Alıntı —
● ● ● ● ●
Davacı vekili istinafa cevaben, “davalının davaya cevap vermediğini, savunmanın genişletilmeyeceğini, ticari işletme işletmeleri durumunda derneklerin de tacir olabileceğini, husumet itirazının yersiz olduğunu, markanın hukuka uygun olarak tescil edildiğini, davalının çelişkili beyanlarda bulunduğunu, Export ibaresi kullanılmasının ayırd edicilik sağlamadığını, davalı kullanımının iltibas yarattığını, iyiniyetli hareket ettiklerini, sessiz kalmadıklarını, sektöre zarar vermemek için uzun süre davalıyı sözlü olarak ve noter ihtarnamesi ile uyardıklarını, … ibaresi üzerinde öncelik ve üstün hakkın müvekkiline ait olduğunun bilirkişi raporuyla da belirlendiğini” savunarak istinaf isteminin reddini istemiştir.
23.05.2016 tarihli bilirkişi raporunda sonuç olarak, “davacı markasının zayıf bir marka olmakla birlikte uzun yıllardır kullanım ile ayırd edicilik kazandığını, davalı yayın ile davalı arasında bağlantı ihtimalinin gündeme gelebileceği, sessiz kalma yoluyla hak kaybı savunmasının mahkemenin takdirinde olduğu, eğer iltibas ve marka hakkına tecavüz – haksız rekabet mahkemece kabul edilirse, örnek lisans sözleşmesi olmadığından, lisans hesabının yapılamadığı, 66/b tercihine göre muhtemel kazancın 34.527,37 TL, 66/a seçeneğine göre hesaplanan muhtemel kazancın ise 267.825,97 TL olduğu” biçiminde görüş açıklandığı görülmektedir.
● ● ● ● ●
Kullanılacak Veriler —
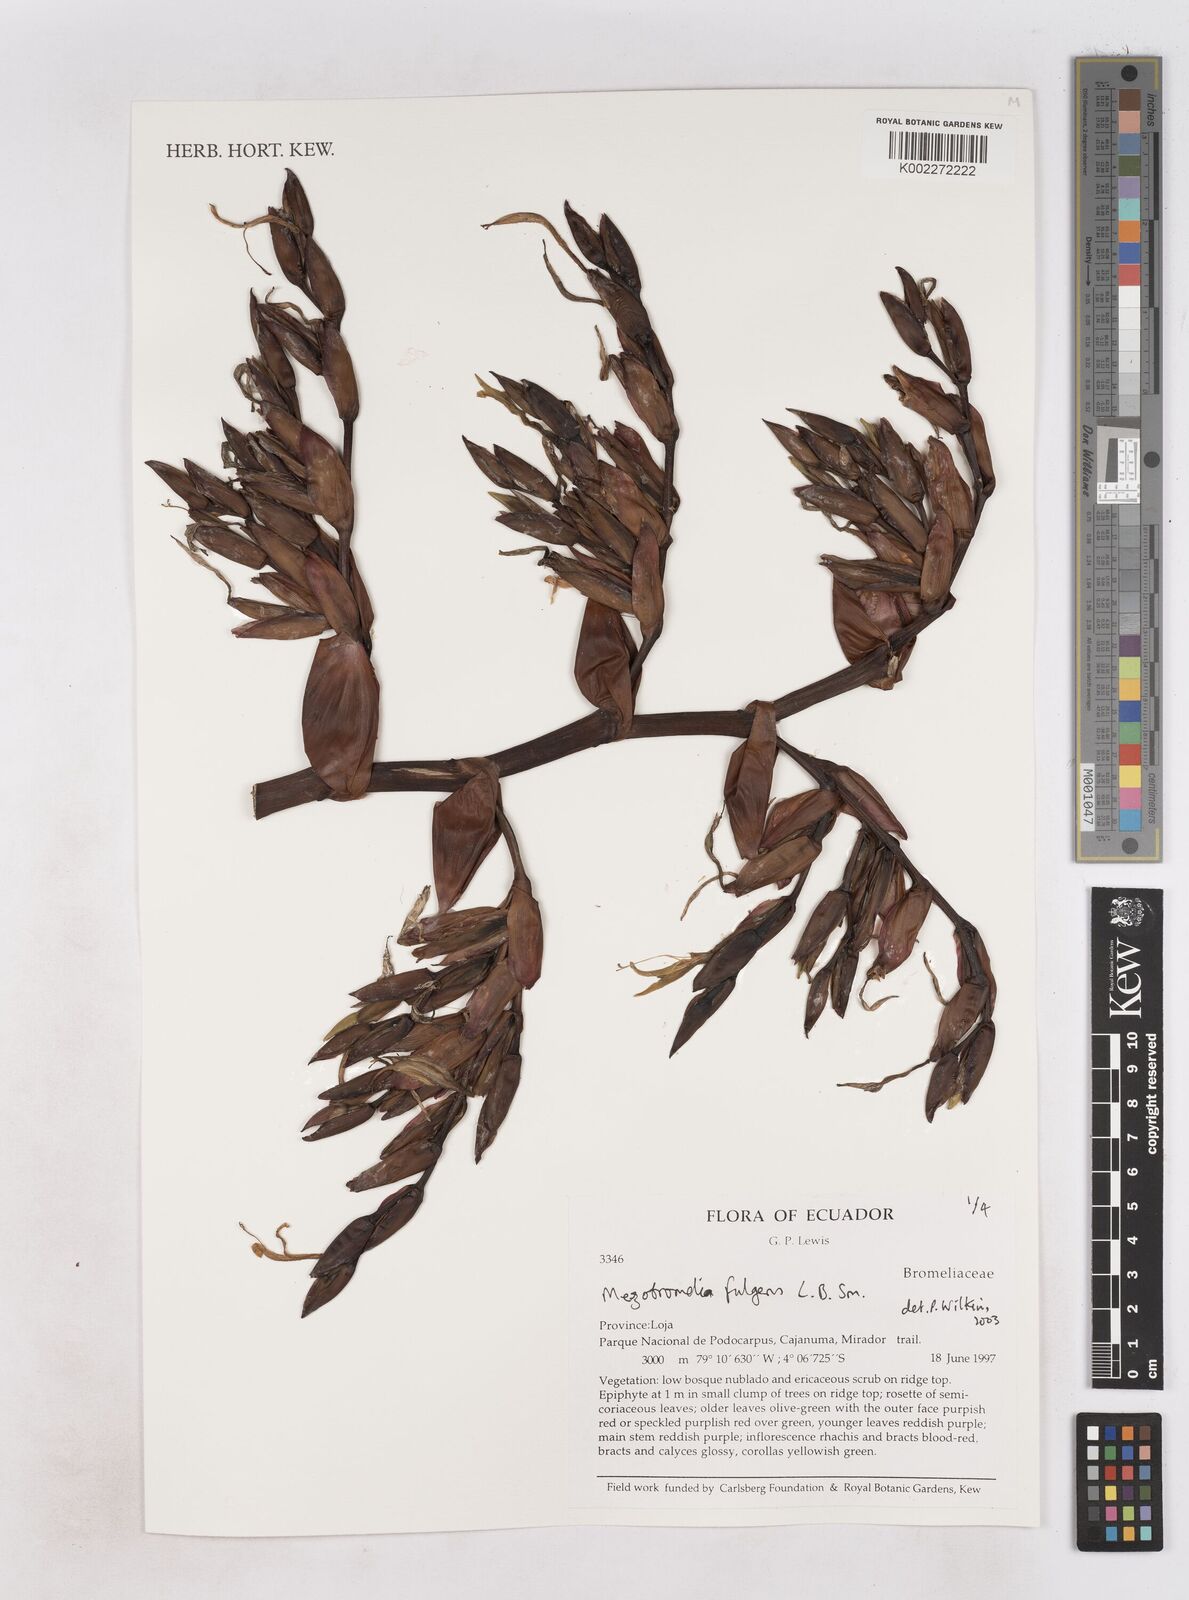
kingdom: Plantae
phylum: Tracheophyta
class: Liliopsida
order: Poales
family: Bromeliaceae
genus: Gregbrownia
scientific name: Gregbrownia fulgens
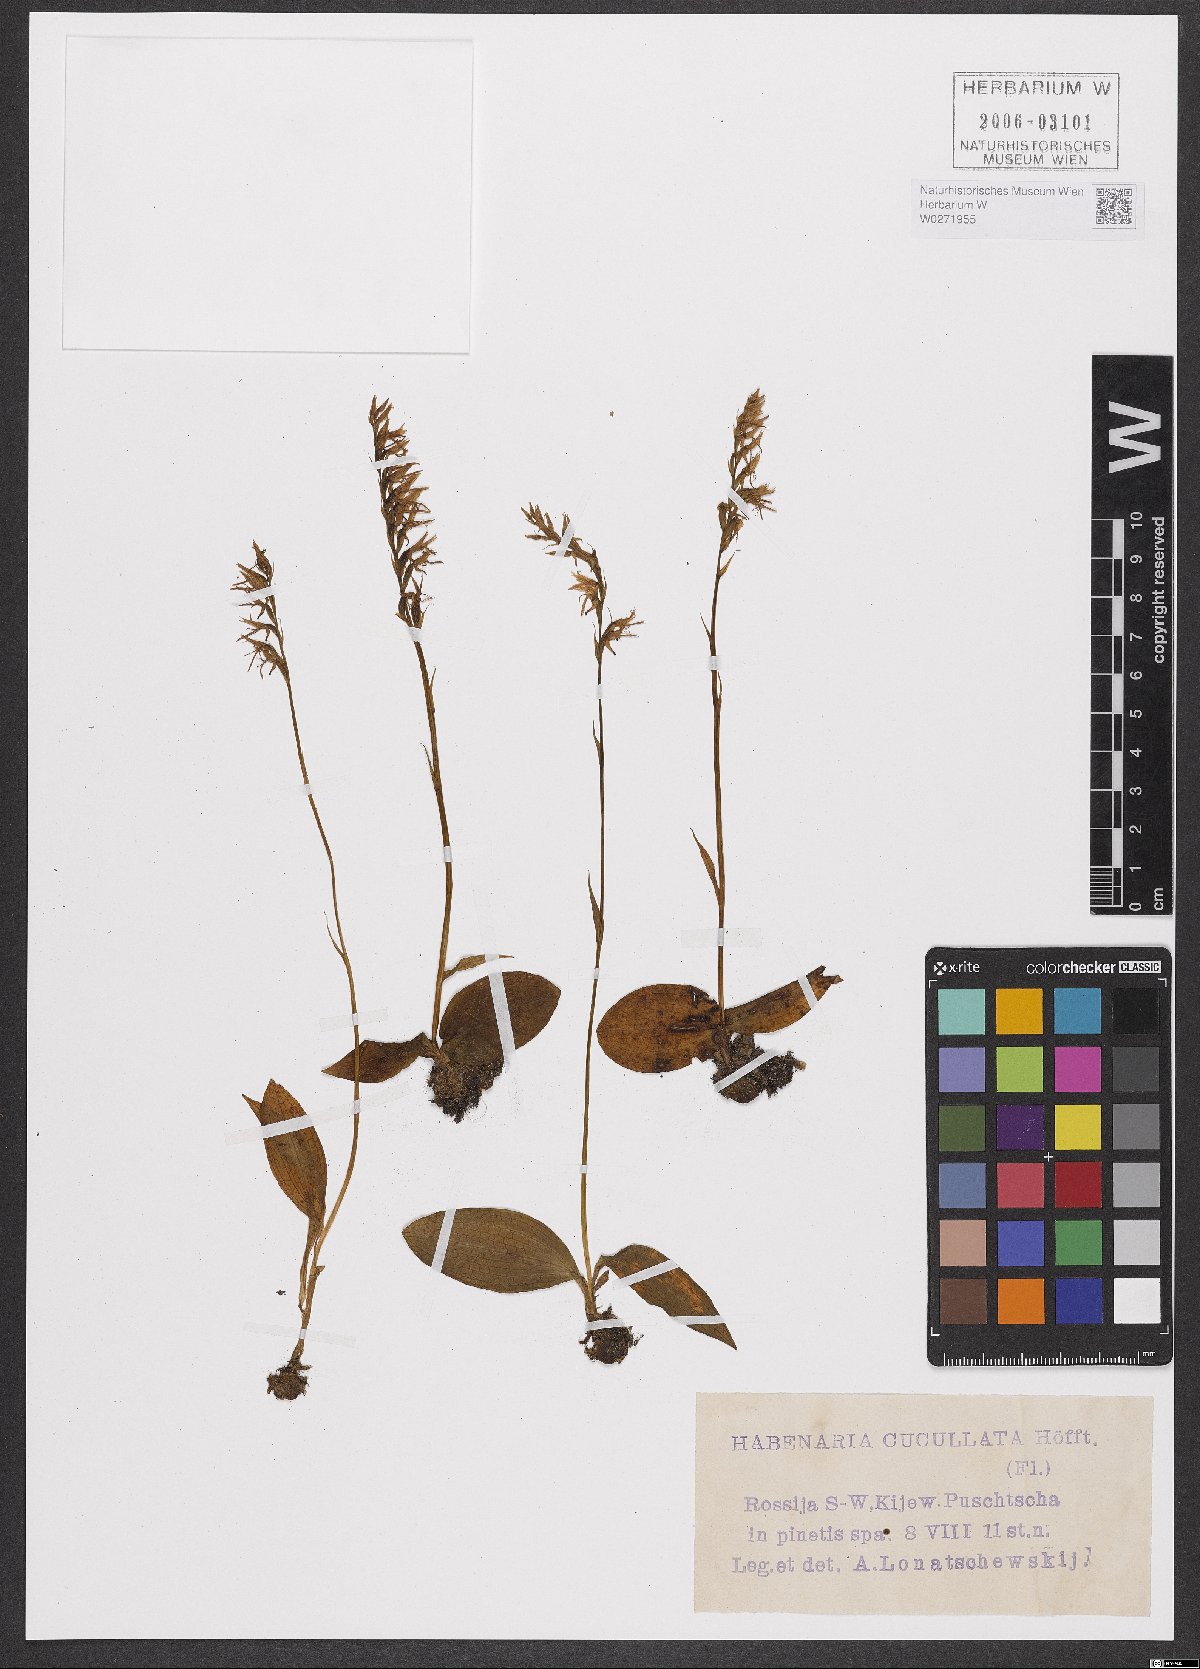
● ● ● ● ●
Yapılacak Görevler —
1. Alıntıya göre şu soruları yanıtlayın:
(a) Davacı vekiline göre hangi ibarenin kullanılması ayırt edicilik sağlamamaktadır?
(b) Bilirkişi raporu hangi tarihlidir?
(c) 66/a seçeneğine göre hesaplanan muhtemel kazanç ne kadardır?
2. Lütfen "phylum: Tracheophyta" ifadesini içeren satırdan satırların sonuna kadar uzanan bölümü, iki uç da dahil, "girdi" ve "hedef" sütunlarından oluşan iki sütunlu bir CSV olarak yeniden yazın. Her satırın metni ve yanıtı ayrı bir tırnaklı alanda yer alsın, satır sonları boşluğa çevrilsin, resimler ise yanıta alınmasın.
Alıntı ile satırlar birbirinden bağımsız malzemelerdir.

Görevlerin Çözümleri —
1.
(a) Export
(b) 23.05.2016
(c) 267.825,97 TL

2.
girdi,hedef
"phylum:","Tracheophyta"
"class:","Liliopsida"
"order:","Poales"
"family:","Bromeliaceae"
"genus:","Gregbrownia"
"scientific name:","Gregbrownia fulgens"